Monday, March 31 2008

…and three weeks later, we celebrate my other birthday

When I was reading the star-crossed-puppy-love story 野菊の墓, I found myself wondering if the editors at Ask had over-simplified the main conflict, since it boiled down to “you two can never, ever marry, because she’s two years older”. Skimming through the original version (a much slower read, even though it’s easier to look up vocabulary with cut-and-paste), it looks like that really is the reason the whole village is upset about their budding romance, to the point that she’s forced into an unhappy marriage with someone else.
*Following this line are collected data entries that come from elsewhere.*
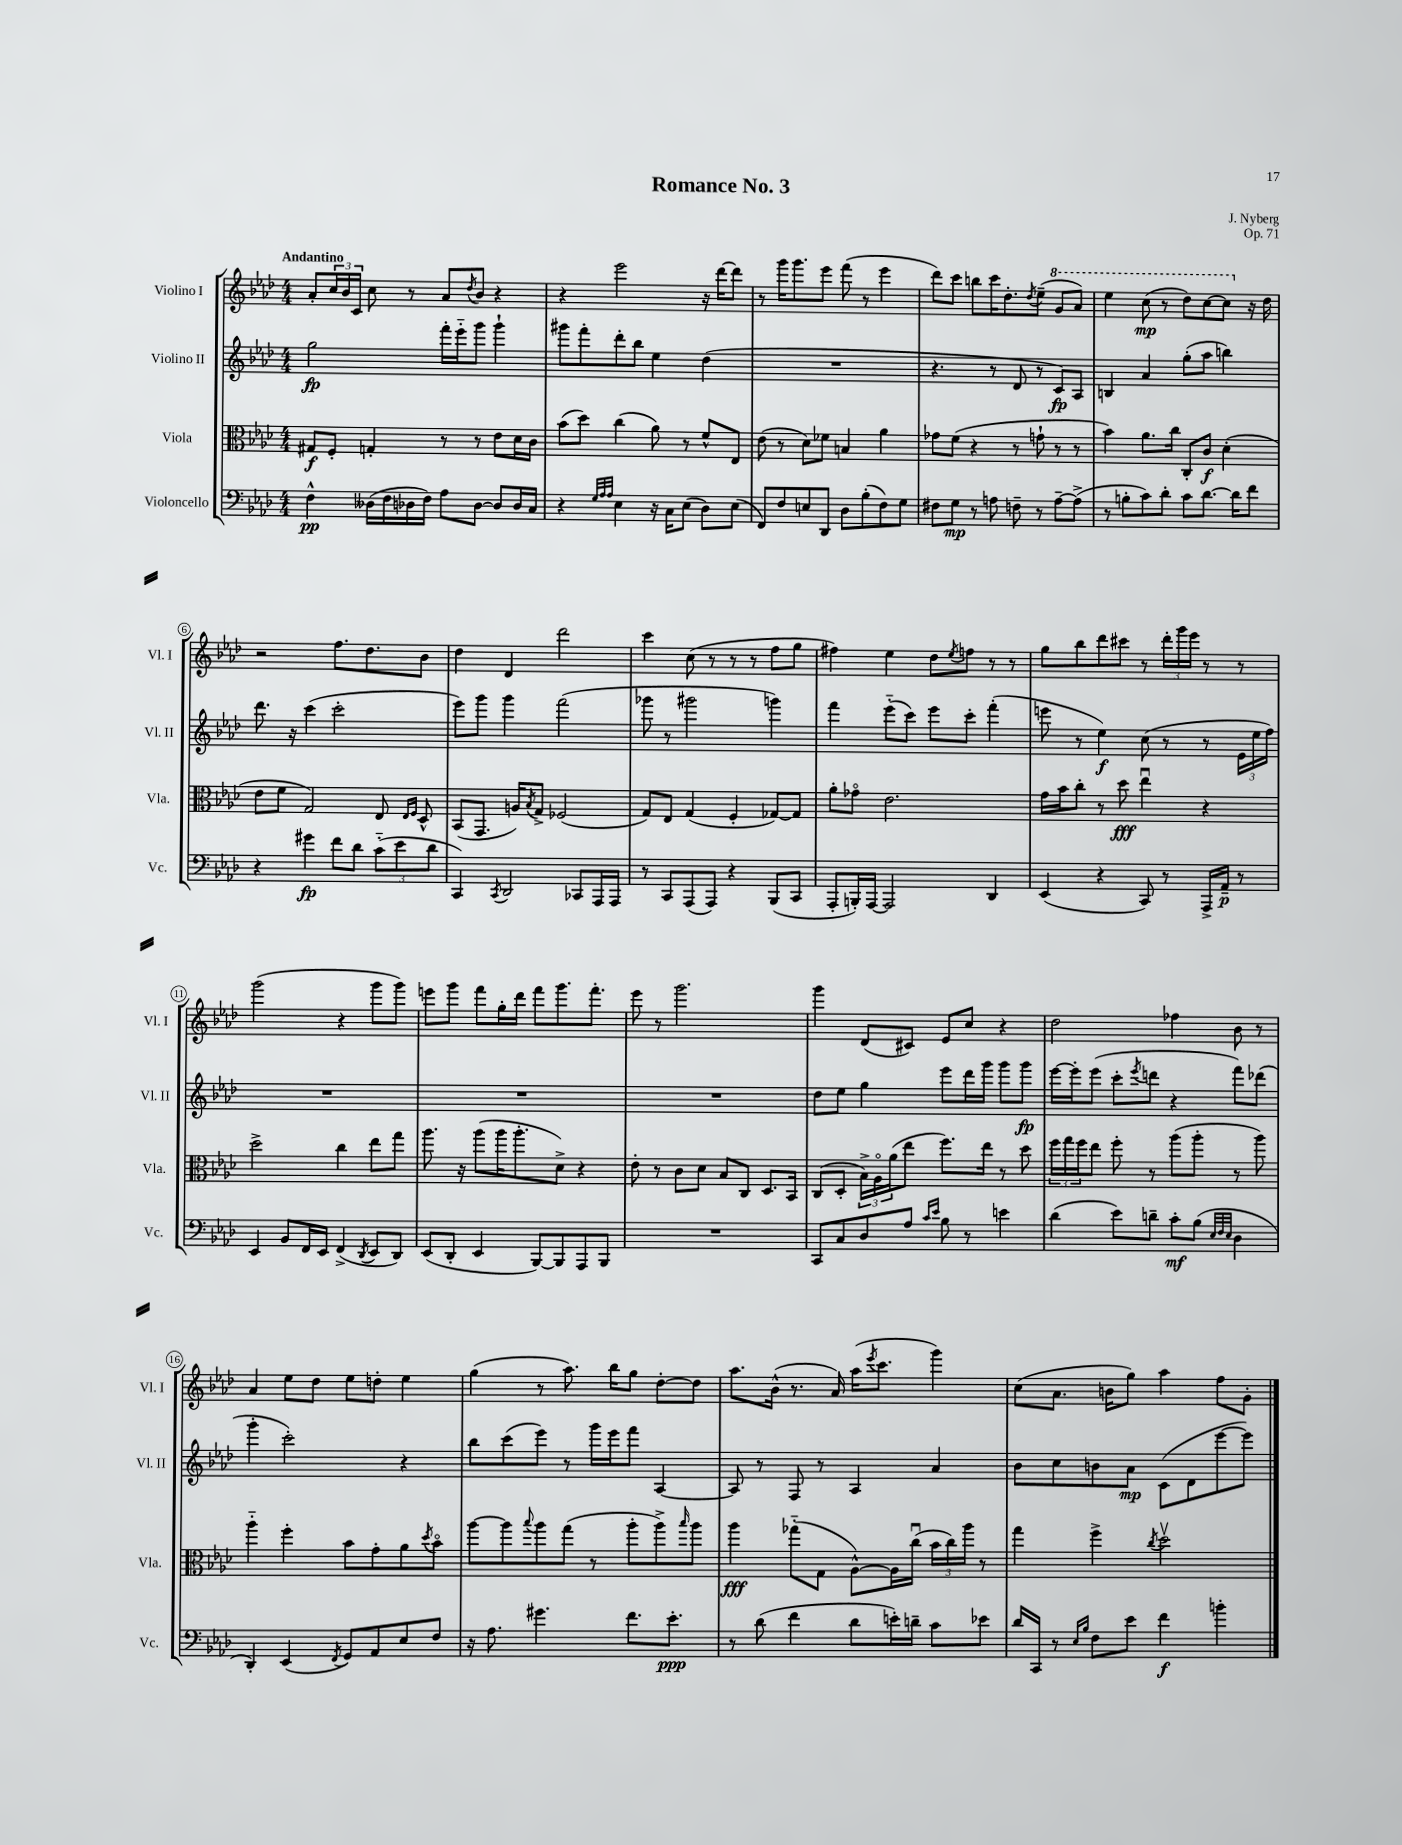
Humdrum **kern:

**kern	**kern	**kern	**kern
*staff4	*staff3	*staff2	*staff1
*clefF4	*clefC3	*clefG2	*clefG2
*k[b-e-a-d-]	*k[b-e-a-d-]	*k[b-e-a-d-]	*k[b-e-a-d-]
*M4/4	*M4/4	*M4/4	*M4/4
4F^^\	8G#/L	2gg\	8a-'/L
.	8F'/J	.	24cc/L
.	.	.	24b-/
.	.	.	24c/JJ
(16D--\LL	4G'/	.	8cc\
16F\	.	.	.
16D-\	.	.	8r
16F\JJ)	.	.	.
8A-\L	8r	16fff'\LL	8a-/L
.	.	16eee-'~\J	.
.	.	.	8qdd-/
[8D-\J	8r	8ggg\J	8b-/J
8D-/]L	8e-\L	4ggg`\	4r
16D-/L	16d-\L	.	.
16C/JJ	16c\JJ	.	.
=	=	=	=
4r	(8b-\L	8ggg#\L	4r
.	8dd-\J)	8fff'\	.
32qqG/LLL	.	.	.
32qqA-/	.	.	.
32qqA-/JJJ	.	.	.
4E-\	(4cc\	8ddd-'\	2eee-\
.	.	8bb-\J	.
16r	8a-\)	4ee-\	.
16C\LK	.	.	.
(8E-\J	8r	.	.
8D-\L)	8f^^/L	(4dd-\	16r
.	.	.	[16ddd-\LK
(8E-\J	8E-/J	.	8ddd-\]J
=	=	=	=
8FF/L)	(8e-\	1r	8r
8F/	8r	.	16ggg\LK
.	.	.	8.ggg\
8E/	8d-\L)	.	.
8DD-/J	8f-\J	.	8eee-\J
8D-\L	4B/	.	(8fff\
(8B-'\	.	.	8r
8F\)	4a-\	.	4eee-\
8G\J	.	.	.
=	=	=	=
8F#\L	8g-\L	4.r	8ddd-\L)
8G\J	(8f\J	.	8ccc\J
8r	4r	.	8bb\L
8A\	.	8r	16ccc\K
.	.	.	8.dd-'\
8F~\	8r	8d-/	.
.	.	.	8qdd-/
8r	8g`\	8r	(8ee-~\J
[8A~\L	8r	8c/L)	8gg/L
(8A^\]J	8r	8A-/J	8aa-/J)
=	=	=	=
8r	4b-\)	4B/	4eee-\
8B'\L	.	.	.
8c\)	8.a-\L	4a-/	(8ccc\
8d-'\J	.	.	8r
.	16cc\Jk	.	.
8c\L	8C'/L	(8gg'\L	8ddd-\L)
[8.d-\J	8c/J	8aa-\J	[8ccc\
.	(4d-'\	4bb\)	8ccc\]J
16d-\]LK	.	.	.
8f\J	.	.	16r
.	.	.	16dd-\
=	=	=	=
4r	8e-\L	8.ddd-\	2r
.	8f\J	.	.
.	.	16r	.
4g#\	2G/)	(4ccc\	.
8f\L	.	2ccc'\	8.ff\L
8d-\J	.	.	.
.	.	.	8.dd-\
(12c'~\L	8E-/	.	.
12e-\	.	.	.
.	16qqE-/LL	.	.
.	16qqF/JJ	.	.
.	8D-^^/	.	8b-\J
12d-\J	.	.	.
=	=	=	=
4CC/)	(8BB-/L	8eee-\L)	4dd-\
.	8.GG/J	8ggg\J	.
8qCC/	.	.	.
2DD-/	.	4ggg\	4d-/
.	16A/LK)	.	.
.	8qB-/	.	.
.	8G^/J	.	.
.	(2F-/	(2fff\	2ddd-\
8CC-/L	.	.	.
16AAA-/L	.	.	.
16AAA-/JJ	.	.	.
=	=	=	=
8r	8G/L)	8ggg-\	4ccc\
8CC/L	8E-/J	8r	.
(8AAA-/	(4G/	2ggg#\	(8cc\
8AAA-/J)	.	.	8r
4r	4F'/	.	8r
.	.	.	8r
(8BBB-/L	[8G-/L)	4ggg\)	8ff\L
8CC/J	8G-/]J	.	8gg\J
=	=	=	=
8AAA-'/L	8a-'\L	4fff\	4ff#\)
16BBB'/L)	8g-o\J	.	.
[16AAA-/JJ	.	.	.
2AAA-/]	2.e-\	(8eee-'~\L	4ee-\
.	.	8ccc\J)	.
.	.	8eee-\L	8dd-\L
.	.	.	8qee-/
.	.	8ccc'\J	8ff\J
4DD-/	.	(4fff'\	8r
.	.	.	8r
=	=	=	=
(4EE-/	16g\LL	8eee\	8gg\L
.	16b-\J	.	.
.	8cc'\J	8r	8bb-\
4r	8r	4ee-\)	8ddd-\
.	8dd-\	.	8ccc#\J
8CC/)	4ee-u\	(8cc\	8r
8r	.	8r	24ddd-'\LL
.	.	.	24ggg\
.	.	.	24eee-\JJ
16AAA-^/LL	4r	8r	8r
16AA-~/JJ	.	.	.
8r	.	24e-\LL	8r
.	.	24ee-\	.
.	.	24ff\JJ)	.
=	=	=	=
4EE-/	2dd-^\	1r	(2ggg\
8BB-/L	.	.	.
16FF/L	.	.	.
16EE-/JJ	.	.	.
(4FF^/	4cc\	.	4r
8qDD-/	.	.	.
8EE-/L	8ee-\L	.	8ggg\L
8DD-/J)	8gg\J	.	8ggg\J)
=	=	=	=
(8EE-/L	8.aa-\	1r	8eee\L
8DD-'/J	.	.	8ggg\J
.	16r	.	.
4EE-/	(8aa-\L	.	8fff\L
.	16aa-\K	.	16gg'\L
.	8.aa-'\	.	16ddd-\JJ
[8BBB-/L)	.	.	8fff\L
8BBB-/]	8d-^\J)	.	8.ggg\
8AAA-/	4r	.	.
.	.	.	8.fff'\J
8BBB-/J	.	.	.
=	=	=	=
1r	8e-'\	1r	8eee-\
.	8r	.	8r
.	8c\L	.	2.ggg\
.	8d-\J	.	.
.	8B-/L	.	.
.	8C/J	.	.
.	8.D-/L	.	.
.	16BB-/Jk	.	.
=	=	=	=
8CC/L	(8C/L	8dd-\L	4ggg\
8C/	8D-'/J	8ee-\J	.
8D-/	24B-^\LL)	4gg\	(8d-/L
.	24A-o\	.	.
.	(24a-\J	.	.
8A-/J	8ee-\J	.	8c#/J)
16qqc/LL	.	.	.
16qqe-/JJ	.	.	.
8B-\	8.ff\L)	8eee-\L	8e-/L
8r	.	16ddd-\L	8cc/J
.	16ee-\Jk	16ggg\JJ	.
4e\	8r	8ggg\L	4r
.	8dd-\	8ggg\J	.
=	=	=	=
(4d-\	24ff\LL	[16eee-\LL	2dd-\
.	24gg\	.	.
.	.	16eee-'\]J	.
.	24ff\J	.	.
.	8ee-\J	(8eee-\J	.
8e-\L)	8ff'\	8ccc'\L	.
.	.	8qeee-/	.
8d~\J	8r	8ddd\J	.
8c'\L	(8aa-\L	4r	4ff-\
(8B-\J	8aa-'\J	.	.
32qqE-/LLL	.	.	.
32qqF/	.	.	.
32qqE-/JJJ	.	.	.
4D-\	8r	8fff\L)	8b-\
.	8aa-\)	(8ddd-\J	8r
=	=	=	=
4DD-'/)	4aa-'~\	4ggg'\	4a-/
(4EE-/	4ff'\	2ccc'\)	8ee-\L
.	.	.	8dd-\J
8qFF/	.	.	.
8GG/L)	8b-\L	.	8ee-\L
8AA-/	8g'\	.	8dd'\J
8E-/	8a-\	4r	4ee-\
.	8qdd-/	.	.
8F/J	8b-o\J	.	.
=	=	=	=
16r	[8aa-\L	8bb-\L	(4gg\
8.A-\	.	.	.
.	8aa-\]	(8ccc\	.
.	8qqbb-/	.	.
4.g#\	8aa-\	8eee-\J)	8r
.	(8gg\J	8r	8.aa-\)
.	8r	16ggg\LL	.
.	.	16eee-\J	16bb-\LK
8.f\L	8aa-'\L	8fff\J	8gg\J
.	8aa-^\)	[4A-/	[8dd-'\L
8.e-'\J	.	.	.
.	16qqbb-/	.	.
.	8aa-\J	.	8dd-\]J
=	=	=	=
8r	4aa-\	8A-/]	8.aa-\L
(8d-\	.	8r	.
.	.	.	(16b-^^\Jk
4f\	(8gg-'~\L	8F/	8.r
.	8G\J	8r	.
.	.	.	16a-/)
8d-\L	[8A-^^\L)	4A-/	(16aa-\LK
.	.	.	8qeee-/
.	.	.	8.ccc\J
16e'\L)	16A-\]L	.	.
16d~\JJ	(16ccu\JJ	.	.
8c\L	24b-\LL	4a-/	4ggg\)
.	24cc\)	.	.
.	24aa-\JJ	.	.
8e-\J	8r	.	.
=	=	=	=
16d-/LL	4gg\	8b-\L	(8cc\L
16CC/JJ	.	.	.
8r	.	8cc\	8.a-\J
16qqE-/LL	.	.	.
16qqB-/JJ	.	.	.
8F\L	4ff^\	8b\	.
.	.	.	16b\LK
8e-\J	.	8a-\J	8gg\J)
.	8qcc/	.	.
4f\	2dd-v\	(8c\L	4aa-\
.	.	8d-\	.
4b'\	.	[8eee-\	8ff\L
.	.	8eee-\]J)	8g'\J
==	==	==	==
*-	*-	*-	*-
Pause for mild culture shock.

One thing that caught my eye, though, was this passage:

小学校卒業したばかりで十五歳数える十三歳何ヶ月という民子十七だけれどそれも生れが晩《おそ》いから、十五少しにしかならない。
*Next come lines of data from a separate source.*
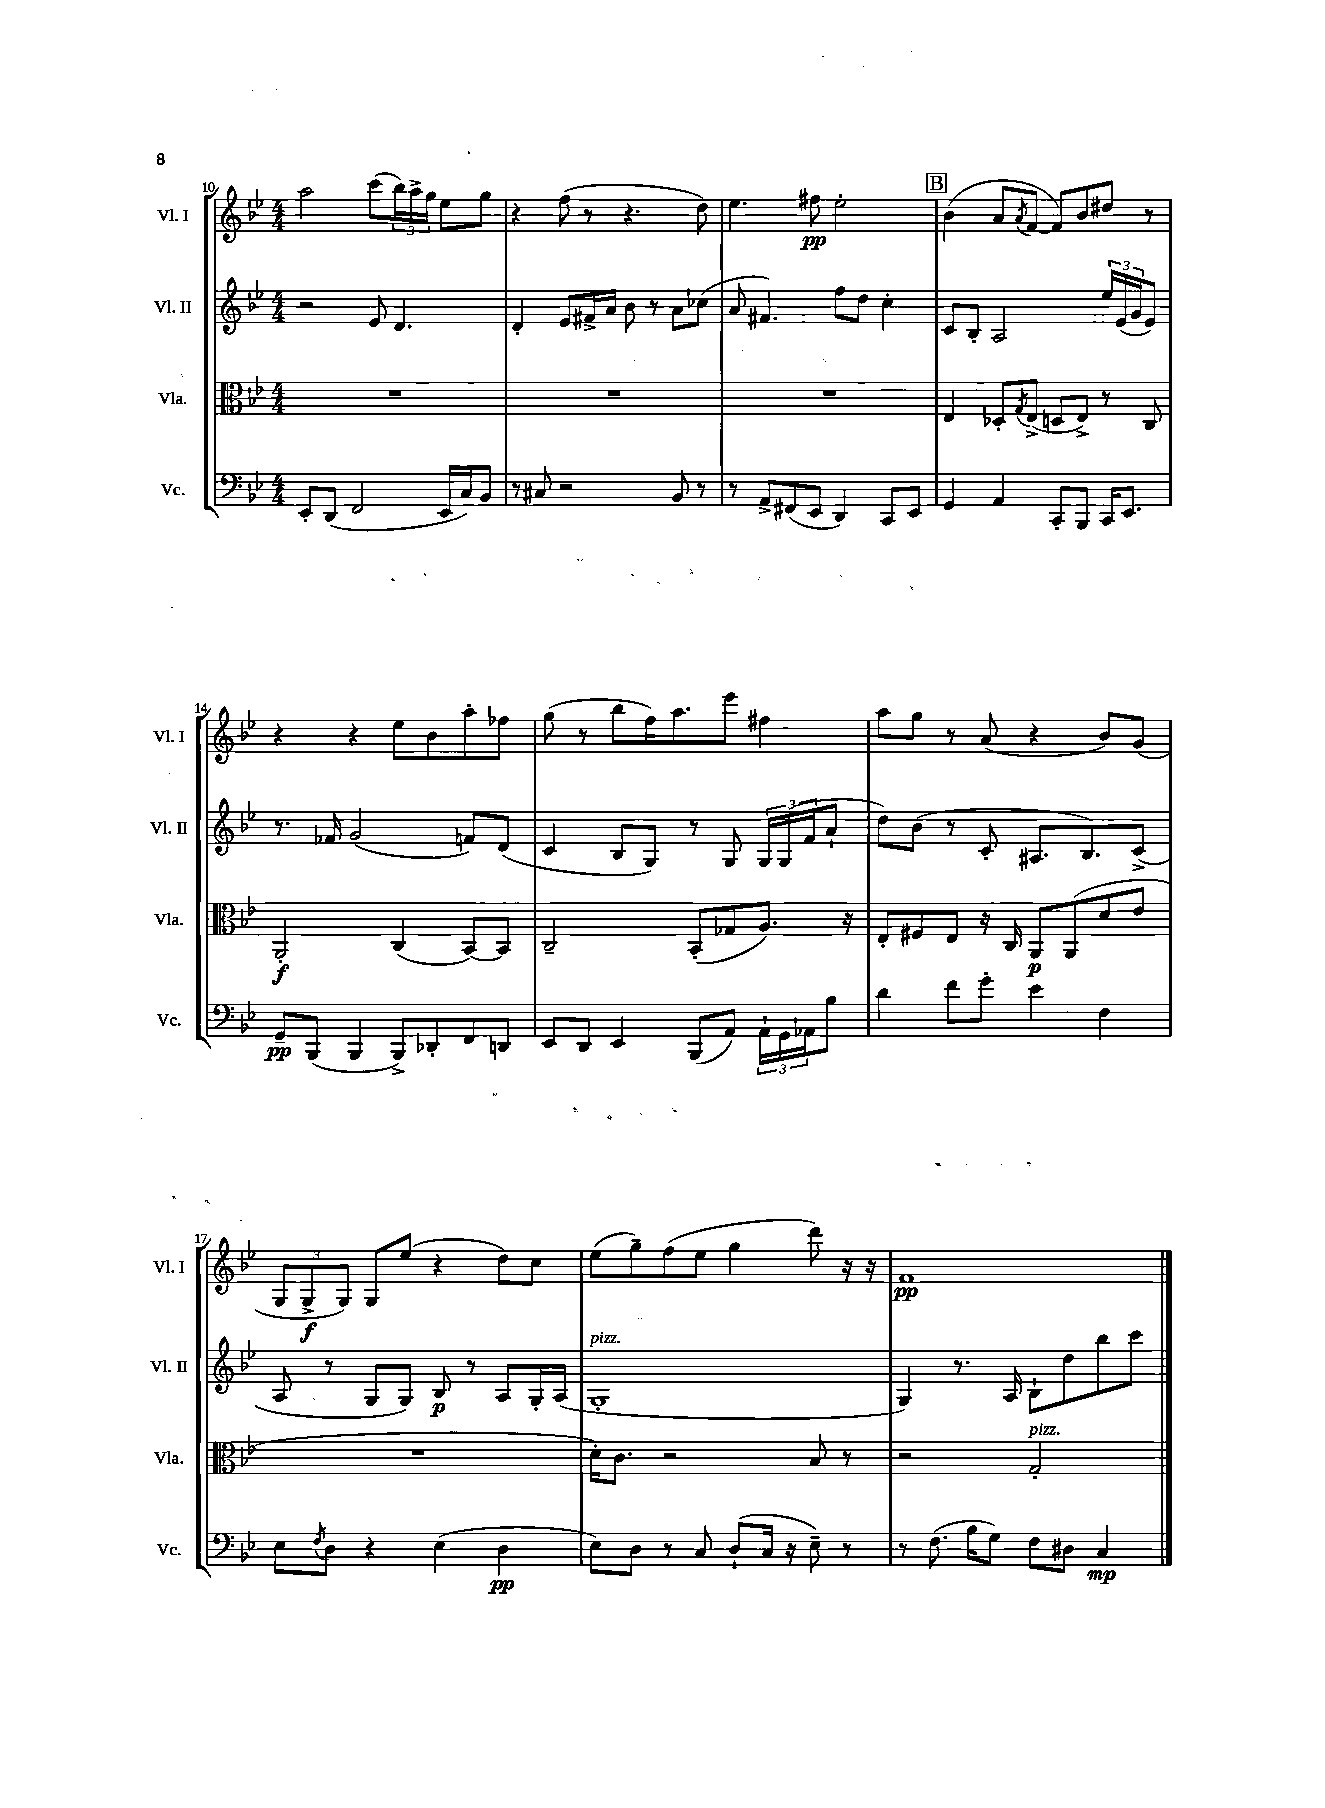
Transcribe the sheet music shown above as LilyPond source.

<<
\new StaffGroup <<
\new Staff = "s0" \with { instrumentName = "Vl. I" shortInstrumentName = "Vl. I" } {
    \clef treble \key bes \major \numericTimeSignature \time 4/4
    a''2 c'''8( \tuplet 3/2 { bes''16) a''16-> g''16 } ees''8 g''8 |
    r4 f''8( r8 r4. d''8) |
    ees''4. fis''8\pp ees''2-. |
    \mark \markup { \box "B" } bes'4( a'8 \acciaccatura { a'8 } f'8~ f'8) bes'8 dis''8 r8 |
    r4 r4 ees''8 bes'8 a''8-. fes''8 |
    g''8( r8 bes''8 f''16) a''8. ees'''8 fis''4 |
    a''8 g''8 r8 a'8( r4 bes'8) g'8( |
    \tuplet 3/2 { g8 g8->\f g8) } g8 ees''8( r4 d''8) c''8 |
    ees''8( g''8--) f''8( ees''8 g''4 d'''8) r16 r16 |
    f'1\pp \bar "|." |
}
\new Staff = "s1" \with { instrumentName = "Vl. II" shortInstrumentName = "Vl. II" } {
    \clef treble \key bes \major \numericTimeSignature \time 4/4
    r2 ees'8 d'4. |
    d'4-. ees'8 fis'16-> a'16 bes'8 r8 a'8 ces''8( |
    a'8 fis'4.) f''8 d''8 c''4-. |
    \mark \markup { \box "B" } c'8 bes8-. a2 \tuplet 3/2 { ees''16 ees'16( g'16 } ees'8) |
    r8. fes'16 g'2( f'8) d'8( |
    c'4 bes8 g8) r8 g8 \tuplet 3/2 { g16 g16( f'16 } a'8-! |
    d''8) bes'8( r8 c'8-. ais8. bes8.) c'8->( |
    a8 r8 g8 g8) bes8\p r8 a8 g16-. a16( |
    g1-.^\markup { \italic "pizz." } |
    g4) r8. a16 bes8-! d''8 bes''8 c'''8 \bar "|." |
}
\new Staff = "s2" \with { instrumentName = "Vla." shortInstrumentName = "Vla." } {
    \clef alto \key bes \major \numericTimeSignature \time 4/4
    R1 |
    R1 |
    R1 |
    \mark \markup { \box "B" } ees4 des8-. \acciaccatura { g8 } ees8->( d8 ees8->) r8 c8 |
    a,2-.\f c4( bes,8~) bes,8 |
    c2-- bes,8-.( ges8 a8.) r16 |
    ees8-. fis8 ees8 r16 c16 a,8\p a,8( d'8 ees'8 |
    R1 |
    d'16-.) c'8. r2 bes8 r8 |
    r2 g2-.^\markup { \italic "pizz." } \bar "|." |
}
\new Staff = "s3" \with { instrumentName = "Vc." shortInstrumentName = "Vc." } {
    \clef bass \key bes \major \numericTimeSignature \time 4/4
    ees,8-. d,8( f,2 ees,16 c16) bes,8 |
    r8 cis8 r2 bes,8 r8 |
    r8 a,8-> fis,8( ees,8 d,4) c,8 ees,8 |
    \mark \markup { \box "B" } g,4 a,4 c,8-. bes,,8 c,16 ees,8. |
    g,8--\pp bes,,8( bes,,4 bes,,8->) des,8-. f,8 d,8 |
    ees,8 d,8 ees,4 bes,,8( a,8) \tuplet 3/2 { a,16-! g,16 aes,16 } bes8 |
    d'4 f'8 g'8-. ees'4 f4 |
    ees8 \acciaccatura { f8 } d8 r4 ees4( d4\pp |
    ees8) d8 r8 c8 d8-!( c16 r16 ees8--) r8 |
    r8 f8.( bes16 g8) f8 dis8 c4\mp \bar "|." |
}
>>
>>
\layout { \context { \Score currentBarNumber = #10 } }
Roughly: “Having just finished elementary school, I was 15, or if you counted months, 13 and some change; Tamiko was 17, but since she was born late, she had just turned 15.” [note the use of Aozora Bunko’s 《》 convention for furigana, in this case glossing the character for “evening” with the word for “late”]

The Ask version just gave their ages as 13 and 15, respectively, but clearly there was something going on in the original. I noted the multiple ages as something to look into later, and then spotted the answer by accident while flipping through my collection of reference books: 数え年. In the kazoedoshi system, you’re 1 at birth, and gain a year on New Year’s Day. These days, the most visible use of this system is probably the Shichi-Go-San festival.